## **GML(Gradual Machine Learning) Framework Documentation**


When using the GML framework for reasoning, users need to provide the following three parts of data:             
1. Variables          
2. Features               
3. Simple Example

Examples:     

**Its main data structure is defined as follows:**

In [None]:
#1.Vars data structure Def
variables = list()  # The element type is dict:variable
variable = {
  # User-provided properties
  'var_id': 1,                  # Variable ID int type, starting from 0
  'is_easy': False,            # Whether the variable is easy to infer
  'is_evidence': True,          # Whether the variable is evidence
  'true_label': 1,             # True label of the variable
  'label': 1,                 # Inferred label of the variable, 0 is negative, 1 is positive, -1 is unknown
  'feature_set':               # Feature set of the variable
  { 
    feature_id1: [theta1, feature_value1],
    feature_id2: [theta2, feature_value2],
    ...
  },
  # System-generated properties
  'probability': 0.99,          # Probability of the variable (inferred)
  'evidential_support': 0.3,     # evidential_support
  'entropy': 0.4,               # Entropy of the variable
  'approximate_weight': 0.3,     # 
  ...
}

In [None]:
# 2. Feature struct definition
features = list()  # dict: feature
feature = {
  # User-provided properties
  'feature_id': 1,  # Feature ID int type, starting from 0
  'feature_type': 'unary_feature/binary_feature',  # Distinguish whether this feature is a single factor feature or a two-factor feature. Currently, unary_feature and binary_feature are supported.
  'feature_name': 'good',  # Feature name. If it is a token type, it is the specific word of the token. If it is a feature of other types, it is the specific type of the feature.
  'weight': {
    var_id1: [weight_value1, feature_value1],  # unary_feature
    (var_id3, var_id4): [weight_value2, feature_value2],  # binary_feature
    ...
  },
  # System-generated properties
  'tau': 0,
  'alpha': 0,
  'regression': object,
  ...
}


In [None]:
#3. Simple example: data structure definition
#  Users can also directly mark Easy in variables without providing this file
easys = list() # dict:easy
easy = {
    'var_id': 0,
    'label': 1
}


**After preparing the required data, the main calling process is as follows: easys = list() #The element type is dict: easy**

In [None]:
from gml import GML
from easy_instance_labeling import EasyInstanceLabeling
from evidential_support import EvidentialSupport
from evidence_select import EvidenceSelect
from approximate_probability_estimation import ApproximateProbabilityEstimation

EasyInstanceLabeling(variables, features, easys).label_easy_by_file()

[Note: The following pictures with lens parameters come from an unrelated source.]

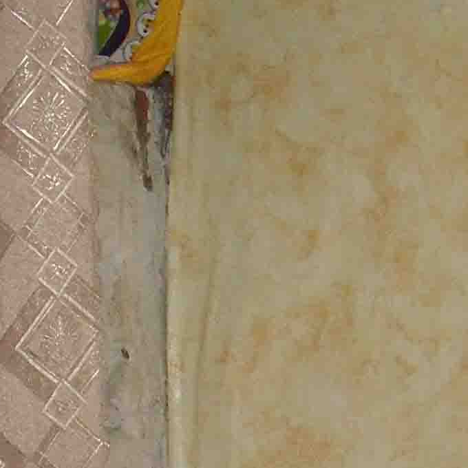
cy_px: 946
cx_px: 138
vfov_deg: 9.8
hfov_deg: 10.5
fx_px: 2539
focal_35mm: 166
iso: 200
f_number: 3.2
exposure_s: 1/45
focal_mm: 6.3
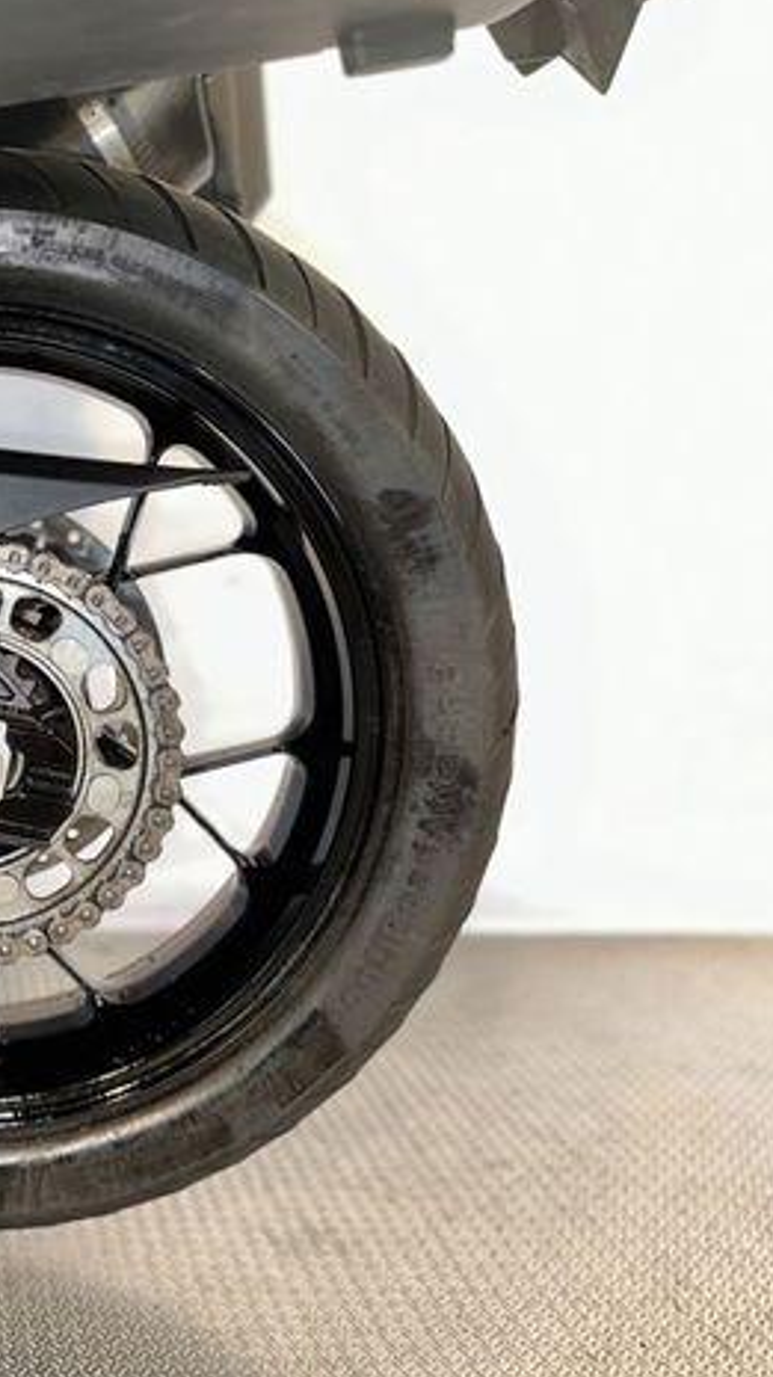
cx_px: -62
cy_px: 690
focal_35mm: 36
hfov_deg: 29.7
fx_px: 1314
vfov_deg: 55.3
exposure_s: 1/17
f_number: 1.78
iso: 100
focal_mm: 6.86
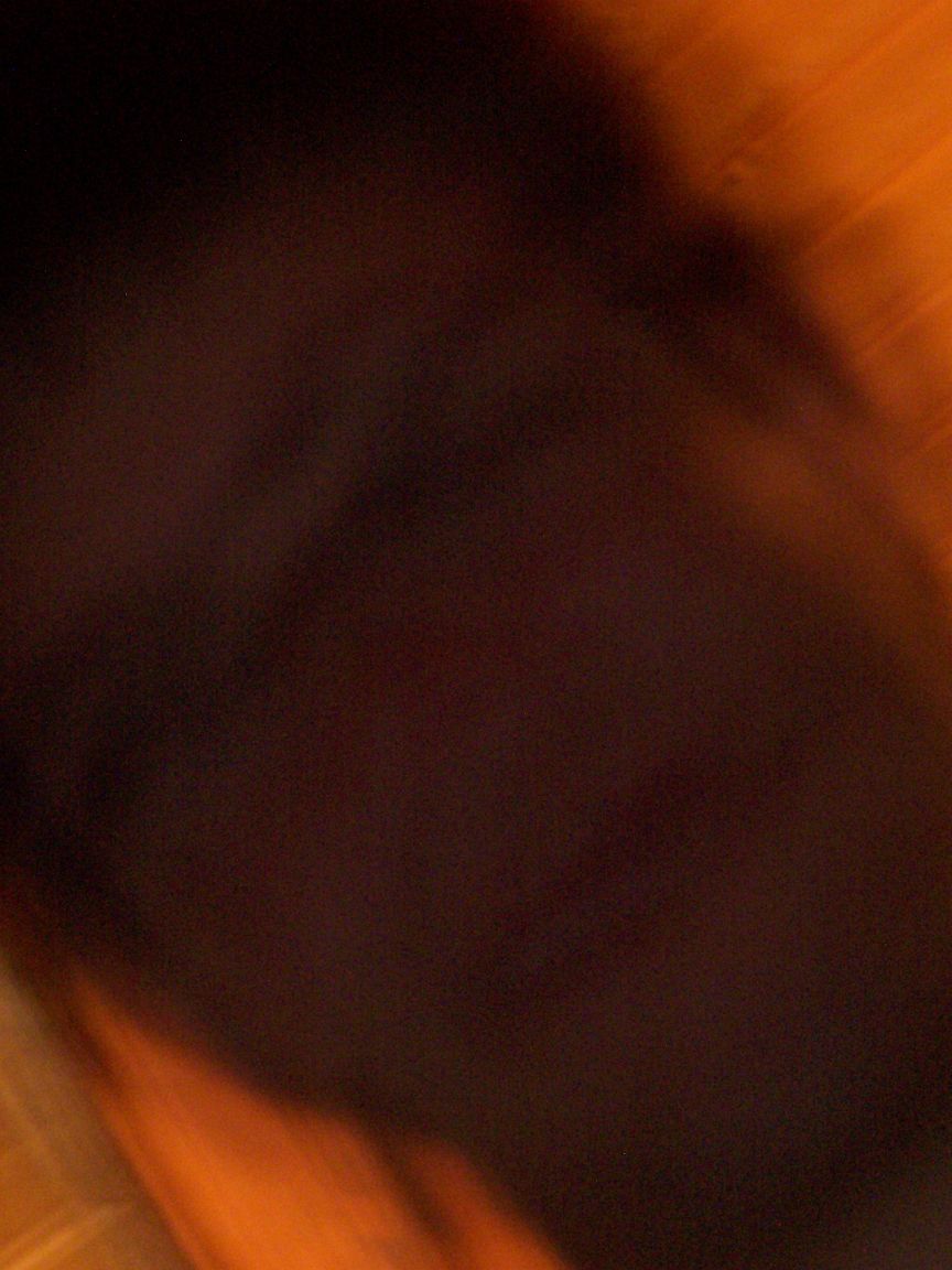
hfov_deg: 5.2
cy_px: 635
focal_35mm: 288
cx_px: 476
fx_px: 10561
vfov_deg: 6.9
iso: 400
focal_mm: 47.7
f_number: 8
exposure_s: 6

graph = GML(variables, features, evidential_support_method, approximate_probability_method, evidence_select_method, top_m=2000, top_k=10, update_proportion=0.01, balance=False)
graph.inference()  # Factor Graph reasoning
graph.score()  # Get reasoning results


**The detailed functional design of the main classes and functions in the current gml module is as follows:**

In [None]:
# Gml Class
class GML:
    def __init__(self, variables, features, evidential_support_method, approximate_probability_method, evidence_select_method, top_m=2000, top_k=10, update_proportion=0.01, balance=False):
        self.variables = variables
        self.features = features
        self.evidential_support_method = evidential_support_method
        self.approximate_probability_method = approximate_probability_method
        self.evidence_select_method = evidence_select_method
        self.top_m = top_m
        self.top_k = top_k
        self.update_proportion = update_proportion
        self.balance = balance

    # Main functions in GML class
    def evidential_support(self):
        # Calculate evidential support
        pass

    def approximate_probability_estimation(self):
        # Calculate approximate probability
        pass

    def select_top_m_by_es(self):
        # Select topm
        pass

    def select_top_k_by_entropy(self):
        # Select topk
        pass

    def select_evidence(self):
        # Select evidence
        pass

    def construct_subgraph(self):
        # Construct subgraph
        pass

    def inference_subgraph(self):
        # Inference Subgraph
        pass

    def label(self):
        # Select one var from k to label
        pass

    def inference(self):
        # Inference
        pass

In [None]:
# Simple instance: labeling class
class EasyInstanceLabeling(variables, features, easys):
    # Currently provides the following methods:
    def label_easy_by_file():
        # Read the file to label Easy
        pass

    def label_easy_by_clustering():
        # Method for labeling easy in entity recognition
        pass

    def label_easy_by_custom():
        # User Implemented
        pass


In [None]:
# Approximate probability estimation class
class ApproximateProbabilityEstimation(variables):
    # Currently provides the following methods:
    def approximate_probability_estimation_by_interval():
        # Entity Recognition
        pass

    def approximate_probability_estimation_by_relation():
        # All methods for sentiment analysis
        pass

    def approximate_probability_estimation_by_custom():
        # User Implemented
        pass